The phenomenon of diffusion was first observed by Robert Brown in 1827. It was recorded as uncharacteristic movement of particles which is now known as Brownian motion (Brown, 1828). Later Einstein elucidated the origins of this movement by describing it as the movement caused by a large particle being constantly impacted by a sea of smaller particles in which the larger particle resides (Einstein, 1956).
The mathematical solution that Einstein proposed gave rise to the concept of the diffusion coefficient of particles. It describes how particles move within a system when no external forces are applied. Although, at the time, this concept was primarily used in order to prove atomic theory (which describes that the constituents of mater are small elements called atoms) it has since been integrated into our understanding of diffusion for macromolecules such as proteins (Perrin & Soddy, 1910) (H. C. Berg, 1983).
Since then, the diffusion coefficient of proteins has been subject of much research. It allows for many significant insights into biological processes and can lead to innovation in medicine and chemistry. An example is the influence that the diffusion coefficient of transcription factor (TF) has, on the efficiency at which it can find its specific DNA binding site (O. G. Berg, Winter, & Von Hippel, 1981). This, in turn, directly influences many cellular functions such as transcription, replication, and recombination (Slutsky & Mirny, 2004). This is why the research field with relation to the diffusion coefficient of proteins has been well developed.

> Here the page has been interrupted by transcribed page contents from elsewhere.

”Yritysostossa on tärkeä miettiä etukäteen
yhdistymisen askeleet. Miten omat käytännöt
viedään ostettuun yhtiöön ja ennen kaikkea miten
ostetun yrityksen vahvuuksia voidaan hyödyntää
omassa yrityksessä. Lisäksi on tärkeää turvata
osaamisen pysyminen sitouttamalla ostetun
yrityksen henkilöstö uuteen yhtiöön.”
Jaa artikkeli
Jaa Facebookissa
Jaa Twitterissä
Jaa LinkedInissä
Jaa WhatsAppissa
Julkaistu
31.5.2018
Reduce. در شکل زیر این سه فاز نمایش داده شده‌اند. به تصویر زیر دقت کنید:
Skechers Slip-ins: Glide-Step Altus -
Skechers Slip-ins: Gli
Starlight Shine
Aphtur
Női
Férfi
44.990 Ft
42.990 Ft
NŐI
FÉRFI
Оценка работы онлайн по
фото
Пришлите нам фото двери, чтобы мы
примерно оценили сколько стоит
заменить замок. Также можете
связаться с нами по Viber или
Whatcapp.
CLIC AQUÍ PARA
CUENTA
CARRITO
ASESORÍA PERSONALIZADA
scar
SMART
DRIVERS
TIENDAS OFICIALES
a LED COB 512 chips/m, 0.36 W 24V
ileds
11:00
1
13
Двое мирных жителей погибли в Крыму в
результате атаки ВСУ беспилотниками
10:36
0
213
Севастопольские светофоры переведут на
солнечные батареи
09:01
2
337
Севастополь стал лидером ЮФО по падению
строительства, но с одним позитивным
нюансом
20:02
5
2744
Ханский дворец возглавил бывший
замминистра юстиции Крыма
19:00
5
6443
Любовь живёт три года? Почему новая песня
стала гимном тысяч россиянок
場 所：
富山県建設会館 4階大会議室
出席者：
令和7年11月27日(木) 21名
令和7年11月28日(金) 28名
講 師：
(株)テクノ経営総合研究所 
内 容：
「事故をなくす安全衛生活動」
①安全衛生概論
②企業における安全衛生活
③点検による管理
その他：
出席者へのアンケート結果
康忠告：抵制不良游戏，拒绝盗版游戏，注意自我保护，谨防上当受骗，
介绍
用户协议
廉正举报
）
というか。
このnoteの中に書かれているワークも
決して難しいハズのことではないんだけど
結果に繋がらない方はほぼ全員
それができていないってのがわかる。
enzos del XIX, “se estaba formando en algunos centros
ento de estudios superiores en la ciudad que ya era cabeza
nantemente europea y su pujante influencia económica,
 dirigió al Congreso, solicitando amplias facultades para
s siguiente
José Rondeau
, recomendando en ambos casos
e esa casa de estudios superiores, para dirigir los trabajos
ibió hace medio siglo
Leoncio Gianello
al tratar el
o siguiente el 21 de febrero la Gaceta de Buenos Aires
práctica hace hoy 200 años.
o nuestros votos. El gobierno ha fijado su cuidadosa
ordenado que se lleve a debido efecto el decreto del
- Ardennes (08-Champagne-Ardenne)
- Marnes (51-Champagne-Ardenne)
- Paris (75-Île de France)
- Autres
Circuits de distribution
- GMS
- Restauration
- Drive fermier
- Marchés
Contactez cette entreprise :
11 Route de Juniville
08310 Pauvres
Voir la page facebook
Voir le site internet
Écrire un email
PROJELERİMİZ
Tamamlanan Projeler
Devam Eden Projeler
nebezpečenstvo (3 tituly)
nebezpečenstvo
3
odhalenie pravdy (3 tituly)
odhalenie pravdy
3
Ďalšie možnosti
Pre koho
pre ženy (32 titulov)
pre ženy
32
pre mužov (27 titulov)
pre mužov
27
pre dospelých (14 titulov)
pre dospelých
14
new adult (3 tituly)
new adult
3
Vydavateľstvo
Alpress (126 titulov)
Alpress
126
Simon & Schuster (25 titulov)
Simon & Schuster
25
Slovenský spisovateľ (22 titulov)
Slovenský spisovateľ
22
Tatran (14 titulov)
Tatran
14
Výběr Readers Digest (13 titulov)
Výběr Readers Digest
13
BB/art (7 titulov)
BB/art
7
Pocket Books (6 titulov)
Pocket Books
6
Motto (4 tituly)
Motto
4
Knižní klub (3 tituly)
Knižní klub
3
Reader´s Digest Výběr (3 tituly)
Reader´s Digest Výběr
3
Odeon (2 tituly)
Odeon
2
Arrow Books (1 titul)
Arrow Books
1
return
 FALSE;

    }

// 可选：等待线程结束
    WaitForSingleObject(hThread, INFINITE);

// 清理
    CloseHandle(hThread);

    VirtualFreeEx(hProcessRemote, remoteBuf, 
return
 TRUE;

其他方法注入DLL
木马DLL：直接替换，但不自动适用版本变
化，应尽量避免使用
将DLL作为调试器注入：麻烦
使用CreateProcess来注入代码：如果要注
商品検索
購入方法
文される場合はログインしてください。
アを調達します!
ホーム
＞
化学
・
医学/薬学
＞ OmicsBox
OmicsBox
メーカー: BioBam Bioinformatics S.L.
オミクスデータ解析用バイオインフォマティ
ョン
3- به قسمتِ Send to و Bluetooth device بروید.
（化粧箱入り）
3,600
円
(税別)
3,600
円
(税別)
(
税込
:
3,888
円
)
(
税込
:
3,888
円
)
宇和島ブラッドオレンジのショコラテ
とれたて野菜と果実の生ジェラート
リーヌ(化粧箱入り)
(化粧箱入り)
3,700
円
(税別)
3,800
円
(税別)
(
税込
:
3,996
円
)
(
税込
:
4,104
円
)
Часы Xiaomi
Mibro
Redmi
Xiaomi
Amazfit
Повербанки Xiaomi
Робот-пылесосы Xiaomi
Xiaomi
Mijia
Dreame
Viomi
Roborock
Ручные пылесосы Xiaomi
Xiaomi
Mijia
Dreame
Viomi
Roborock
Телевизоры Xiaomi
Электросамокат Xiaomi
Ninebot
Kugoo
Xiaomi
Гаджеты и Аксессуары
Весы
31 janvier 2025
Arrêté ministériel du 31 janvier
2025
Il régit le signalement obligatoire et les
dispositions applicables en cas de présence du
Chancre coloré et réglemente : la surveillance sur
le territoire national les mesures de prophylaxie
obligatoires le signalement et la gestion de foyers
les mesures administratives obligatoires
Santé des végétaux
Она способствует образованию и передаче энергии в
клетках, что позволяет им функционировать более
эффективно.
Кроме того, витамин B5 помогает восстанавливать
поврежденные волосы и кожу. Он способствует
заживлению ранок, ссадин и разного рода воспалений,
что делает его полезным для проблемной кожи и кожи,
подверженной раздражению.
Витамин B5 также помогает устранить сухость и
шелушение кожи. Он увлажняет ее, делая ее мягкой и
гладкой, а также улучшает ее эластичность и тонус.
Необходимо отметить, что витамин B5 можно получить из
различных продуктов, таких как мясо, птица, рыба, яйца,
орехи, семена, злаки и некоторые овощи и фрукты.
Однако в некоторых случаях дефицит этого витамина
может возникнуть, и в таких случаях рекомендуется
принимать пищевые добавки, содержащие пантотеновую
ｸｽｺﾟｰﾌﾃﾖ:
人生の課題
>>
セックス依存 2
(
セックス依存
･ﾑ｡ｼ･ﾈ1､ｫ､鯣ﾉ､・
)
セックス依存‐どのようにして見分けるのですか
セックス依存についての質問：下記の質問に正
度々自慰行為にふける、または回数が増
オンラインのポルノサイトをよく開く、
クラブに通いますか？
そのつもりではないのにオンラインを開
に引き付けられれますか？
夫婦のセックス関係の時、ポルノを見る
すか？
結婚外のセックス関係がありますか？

However, where this field has been heavily focused on 3 dimensional diffusion of cytosolic proteins, there hasn’t been nearly as much study of membrane protein diffusion (White, 2004). This is due to the intricate complexity of studying membrane proteins. Some of which are the dependence on in vivo experiments and the difficulty of creating functional recombinant membrane proteins which integrate successfully into the membrane (Seddon, Curnow, & Booth, 2004).
Recent advances in protein science, however, have opened up the possibilities for in depth study of membrane proteins. Such as a better understanding of probes for tagging membrane proteins and better techniques for creating functional fusion proteins that successfully integrate into the membrane (Yano & Matsuzaki, 2009) (Marreddy, Geertsma, & Poolman, 2011). These advances allow for the reliable in vivo expression of probe tagged functional membrane proteins.
Fluorescence microscopy then allows for the observation of the probe tagged proteins. For in vivo applications, this is usually limited to the imaging of a 2D plane of the sample due to the requirement to capture images at a high frequency. This high frequency is required in order to observe the fast movements of the tagged proteins.
SPT allows for the movements of the proteins to be precisely recorded. Using the coordinates of each movement and the time between each movement the diffusion coefficient can then be mathematically calculated.